__TEXT SHOWN__:
Dan Carter - Daniel Carter - Doctoral Researcher

Following on from the idea of learning to make an optimal single decision, we can expand this to making multiple sequential decisions in an optimal way. To do this we’ll be exploring Monte Carlo Tree Search (MCTS); an algorithm that combines ideas from traditional tree search algorithms, and reinforcement learning (RL).

Today we’re going to focus on building intuition. In later posts we’ll discuss and implement vanilla MCTS, then we’ll explore some exciting improvements and variations 😀 In the end you’ll have implemented a superhuman AI that can beat you and everyone you know in a game.

Markov Decision Processes (MDPs):

Whereas in previous posts on multi-armed bandits we were concerned with finding the single best choice, now we will be trying to find the best sequence of choices of actions to reach some goal or maximise some value. An example problem might be: what’s the best sequence of actions a Pac-Man 🟡 can take to get the highest score and win the game?

To do this, Pac-Man must plan ahead to decide which actions lead to food, and collect as much of that as possible, while also avoiding the ghosts. We can formalise this in a nice way as a Markov Decision Process (MPD). In an MDP, we call the situation Pac-Man finds himself in at any time a state. From a state Pac-Man can take actions, which might grant Pac-Man some reward, and then the action leads to new states.

Source: Author & https://freepacman.org/

In the above diagram, Pac-Man is in state $s_t$ , where the t denotes the current time. Pac-Man has several choices of action, and chooses to go down (that is the action $a_t$ at time t). As a result, Pac-Man gets a reward of +20 (that is the reward $r_t$ at time t), and moves to state $s_{t+1}$ at the next timestep. So Pac-Man’s goal is to maximise the reward from eating food, by planning a sequence of actions we call a policy ( $\pi$ ).

__GIVEN ENTRIES__:

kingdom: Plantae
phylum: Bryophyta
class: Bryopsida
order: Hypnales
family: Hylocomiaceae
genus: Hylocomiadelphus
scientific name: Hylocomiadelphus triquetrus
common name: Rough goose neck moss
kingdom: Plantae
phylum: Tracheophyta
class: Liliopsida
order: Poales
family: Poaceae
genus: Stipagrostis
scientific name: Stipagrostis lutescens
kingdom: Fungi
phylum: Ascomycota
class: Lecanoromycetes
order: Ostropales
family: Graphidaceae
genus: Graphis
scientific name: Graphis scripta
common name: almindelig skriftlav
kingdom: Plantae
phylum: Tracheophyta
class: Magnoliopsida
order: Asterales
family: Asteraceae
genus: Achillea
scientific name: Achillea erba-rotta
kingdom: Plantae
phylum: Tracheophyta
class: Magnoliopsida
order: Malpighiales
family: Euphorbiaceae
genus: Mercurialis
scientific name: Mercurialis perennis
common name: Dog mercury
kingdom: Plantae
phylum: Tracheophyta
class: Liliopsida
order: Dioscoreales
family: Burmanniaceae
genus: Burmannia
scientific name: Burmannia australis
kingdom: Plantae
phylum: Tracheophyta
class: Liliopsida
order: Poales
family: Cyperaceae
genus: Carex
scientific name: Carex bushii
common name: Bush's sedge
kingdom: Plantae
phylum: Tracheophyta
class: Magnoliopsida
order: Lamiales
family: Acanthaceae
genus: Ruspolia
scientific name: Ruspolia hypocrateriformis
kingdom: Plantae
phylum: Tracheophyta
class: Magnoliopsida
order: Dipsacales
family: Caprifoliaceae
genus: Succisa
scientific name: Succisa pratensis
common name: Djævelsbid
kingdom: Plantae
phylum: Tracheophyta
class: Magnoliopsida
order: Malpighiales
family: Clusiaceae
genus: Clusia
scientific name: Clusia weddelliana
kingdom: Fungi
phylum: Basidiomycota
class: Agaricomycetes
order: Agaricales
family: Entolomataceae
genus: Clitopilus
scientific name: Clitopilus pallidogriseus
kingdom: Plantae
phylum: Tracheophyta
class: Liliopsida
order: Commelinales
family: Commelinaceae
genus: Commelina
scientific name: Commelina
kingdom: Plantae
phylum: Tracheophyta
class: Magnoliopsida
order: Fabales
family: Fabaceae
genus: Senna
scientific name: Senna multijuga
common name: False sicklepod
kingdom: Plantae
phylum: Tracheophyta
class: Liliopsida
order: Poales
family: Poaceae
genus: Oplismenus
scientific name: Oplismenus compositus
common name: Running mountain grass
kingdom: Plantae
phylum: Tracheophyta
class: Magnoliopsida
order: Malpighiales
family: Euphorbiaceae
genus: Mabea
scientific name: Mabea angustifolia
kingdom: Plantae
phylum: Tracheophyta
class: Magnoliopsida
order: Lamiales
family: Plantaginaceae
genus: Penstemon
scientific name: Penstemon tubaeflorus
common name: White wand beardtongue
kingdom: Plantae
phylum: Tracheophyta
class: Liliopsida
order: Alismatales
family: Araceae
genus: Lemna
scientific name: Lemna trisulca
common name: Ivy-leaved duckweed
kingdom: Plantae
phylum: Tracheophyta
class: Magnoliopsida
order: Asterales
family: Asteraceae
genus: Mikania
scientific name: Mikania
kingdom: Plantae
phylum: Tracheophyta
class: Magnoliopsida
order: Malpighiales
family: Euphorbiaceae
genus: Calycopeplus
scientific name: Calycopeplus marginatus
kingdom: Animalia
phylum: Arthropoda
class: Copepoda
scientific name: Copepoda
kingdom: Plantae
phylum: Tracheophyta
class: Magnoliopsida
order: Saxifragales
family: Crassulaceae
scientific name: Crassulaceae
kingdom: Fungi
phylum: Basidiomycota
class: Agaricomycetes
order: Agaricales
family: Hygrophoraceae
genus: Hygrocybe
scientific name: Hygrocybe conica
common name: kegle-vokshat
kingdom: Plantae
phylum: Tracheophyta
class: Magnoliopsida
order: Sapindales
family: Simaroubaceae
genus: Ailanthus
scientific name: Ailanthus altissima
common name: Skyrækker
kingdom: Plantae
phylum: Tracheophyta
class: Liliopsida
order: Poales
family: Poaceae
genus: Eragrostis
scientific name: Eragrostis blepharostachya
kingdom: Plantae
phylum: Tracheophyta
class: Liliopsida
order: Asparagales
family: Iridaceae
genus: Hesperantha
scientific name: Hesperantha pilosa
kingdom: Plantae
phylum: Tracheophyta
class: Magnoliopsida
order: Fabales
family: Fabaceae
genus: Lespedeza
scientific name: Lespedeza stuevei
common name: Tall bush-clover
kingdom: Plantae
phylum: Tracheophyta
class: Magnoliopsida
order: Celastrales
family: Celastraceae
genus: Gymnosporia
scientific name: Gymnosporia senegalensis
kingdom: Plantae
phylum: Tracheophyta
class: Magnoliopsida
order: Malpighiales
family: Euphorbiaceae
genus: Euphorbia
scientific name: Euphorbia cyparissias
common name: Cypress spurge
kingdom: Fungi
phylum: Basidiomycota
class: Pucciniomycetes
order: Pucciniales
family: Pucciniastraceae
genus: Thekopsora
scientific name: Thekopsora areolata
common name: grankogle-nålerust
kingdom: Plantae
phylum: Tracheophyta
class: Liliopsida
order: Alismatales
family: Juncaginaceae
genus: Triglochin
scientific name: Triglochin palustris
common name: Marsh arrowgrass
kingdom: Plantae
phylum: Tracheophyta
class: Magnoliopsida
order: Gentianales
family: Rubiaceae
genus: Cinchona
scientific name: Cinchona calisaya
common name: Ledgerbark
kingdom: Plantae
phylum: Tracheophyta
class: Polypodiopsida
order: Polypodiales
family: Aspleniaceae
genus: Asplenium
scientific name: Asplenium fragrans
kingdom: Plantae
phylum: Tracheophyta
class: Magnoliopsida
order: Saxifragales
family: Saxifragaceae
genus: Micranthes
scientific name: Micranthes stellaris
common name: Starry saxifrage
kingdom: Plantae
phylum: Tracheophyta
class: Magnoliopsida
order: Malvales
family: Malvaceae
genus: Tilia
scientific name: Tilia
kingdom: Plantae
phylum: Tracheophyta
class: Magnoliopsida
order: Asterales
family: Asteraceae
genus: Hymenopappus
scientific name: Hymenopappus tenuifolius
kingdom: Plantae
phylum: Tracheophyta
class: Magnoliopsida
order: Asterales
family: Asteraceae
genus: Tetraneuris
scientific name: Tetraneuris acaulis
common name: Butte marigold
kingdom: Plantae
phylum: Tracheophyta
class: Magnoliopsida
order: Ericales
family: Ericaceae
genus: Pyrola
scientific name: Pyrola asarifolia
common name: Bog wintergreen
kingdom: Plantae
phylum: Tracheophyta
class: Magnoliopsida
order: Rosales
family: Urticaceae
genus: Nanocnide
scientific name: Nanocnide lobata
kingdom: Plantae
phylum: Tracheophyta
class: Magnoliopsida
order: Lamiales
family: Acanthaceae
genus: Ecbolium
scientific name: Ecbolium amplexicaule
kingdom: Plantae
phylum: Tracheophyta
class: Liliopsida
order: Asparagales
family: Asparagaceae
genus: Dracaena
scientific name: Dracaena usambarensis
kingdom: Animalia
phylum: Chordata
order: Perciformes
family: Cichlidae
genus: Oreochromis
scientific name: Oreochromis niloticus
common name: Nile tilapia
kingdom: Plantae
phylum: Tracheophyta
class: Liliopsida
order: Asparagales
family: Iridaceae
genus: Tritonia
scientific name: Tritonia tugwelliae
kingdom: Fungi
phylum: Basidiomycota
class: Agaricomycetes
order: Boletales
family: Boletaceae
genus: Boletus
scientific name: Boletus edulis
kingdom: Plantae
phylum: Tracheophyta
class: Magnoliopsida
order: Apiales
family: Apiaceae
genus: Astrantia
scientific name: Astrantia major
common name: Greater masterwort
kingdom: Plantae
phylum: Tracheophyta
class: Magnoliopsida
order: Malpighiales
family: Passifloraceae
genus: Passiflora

__PROBLEM STATEMENT__: Write out the passage from the Monte Carlo Tree Search text above, starting at "Dan Carter - Daniel" and ending at "reinforcement learning (RL).".

__TASK RESPONSE__:
Dan Carter - Daniel Carter - Doctoral Researcher

Following on from the idea of learning to make an optimal single decision, we can expand this to making multiple sequential decisions in an optimal way. To do this we’ll be exploring Monte Carlo Tree Search (MCTS); an algorithm that combines ideas from traditional tree search algorithms, and reinforcement learning (RL).